Однажды он уснул — и проснулся в совершенно незнакомом ему мире, лежа на кушетке в комнате со сводчатым потолком. Над ним склонялся темноволосый мужчина и придирчиво осматривал физика:
— Ну-с, друг мой, как вам поживается? — упор был сделан на последнее слово, а мягкий голос убаюкивал и успокаивал мгновенно.
— Спасибо, пока… — физик недоуменно моргал, пытаясь приподняться на локтях, но оказался тут же уложенным обратно и заботливо накрытым пледом.
— Не «пока», друг мой, а «уже». Вам, чтобы сразу всё встало на места, уже не надо думать о «пока», — незнакомец гаденько хихикнул и тут же протянул чашку чая. — Ну, вы меня понимаете, мы же с вами натуры в некотором смысле родственные. Точные науки уважаем. Уважаем ведь?

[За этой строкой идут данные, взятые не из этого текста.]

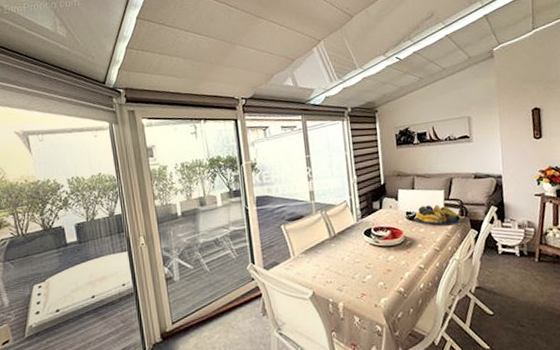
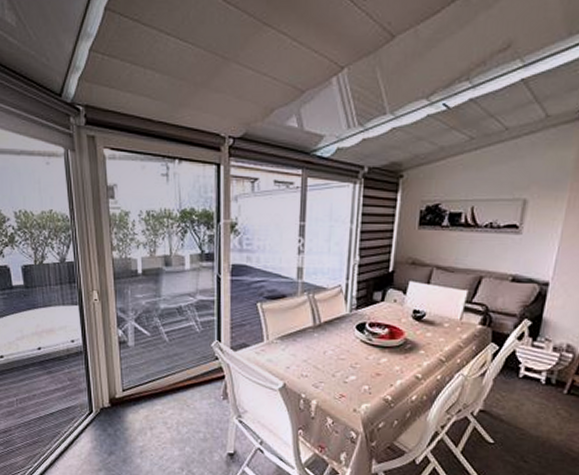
fruit bowl: present [415,204,461,225] -> none [423,305,482,335]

— Уважаем, — физик растерялся. Он никак не мог понять, где же находится, и кто этот человек, произносящий слова с такой несусветной скоростью, однако чашку чая принял. Пить лежа было крайне неудобно, поэтому молодой человек только разместил блюдце на животе, впился в тонкий фарфор пальцами и выжидательно уставился на человека напротив. Страха нет, только удивление и ожидание — будто физик так давно знал об этой встрече, что уже перестал к ней готовиться, напрочь забыл о ней, а она случилась в самый неподходящий момент.
— Исходя из этого вашего постулата, я делаю вывод, что трижды вам объяснять ничего не придется, — между тем продолжал неизвестный, — атомы, знаете ли, а-то-мы. Атомы располагают к тому, чтобы все понимать с первого раза. Я так полагаю, что мы общий язык найдем. Ведь найдем? Мы не можем не найти! Мы же математики! И не какие-нибудь там, а с большой буквы! Ах, да! Я Геометр. — физик понял, что в глазах говорящего само слово «геометр» уже подтверждало большую букву «м» в «математиках».
Цепкая память Пса почти дословно сохранила повествование Геометра о Теневой, судьбах и чертежах. Даже выражение лица своего нового учителя в те часы Пес мог бы вспомнить без каких-либо усилий. Молодой человек на лету схватывал основы, но когда Геометр объяснил ему круг задач, стоящих перед Хранителем душ, Пес наотрез отказался. Ему казалось, что его знаний недостаточно для такого рода поручений: кто он такой, чтобы блюсти баланс едва ли не наравне с Геометром? Гончий отлично уловил саму суть существования этого места — баланс. Он прекрасно понимал, чего может стоить нарушение меры: его наука слишком точна и не терпит упущений. Как можно охватить всё то, о чем говорил математик, простому человеку? Простому ли?.. Тут физик задумался, впервые задумался о себе самом, как о мыслящей, творящей единице. Ведь не случайно он оказался здесь, не просто так именно ему доверено звание Хранителя. На каждый довод приходилось несколько «но», и молодой человек продолжал отказываться. Однако едва не взбесившийся от такой неуверенности Геометр вылил столько словес о важности физики и физиков для всего сущего, что Пес постепенно утвердился в мысли, что всё может получиться.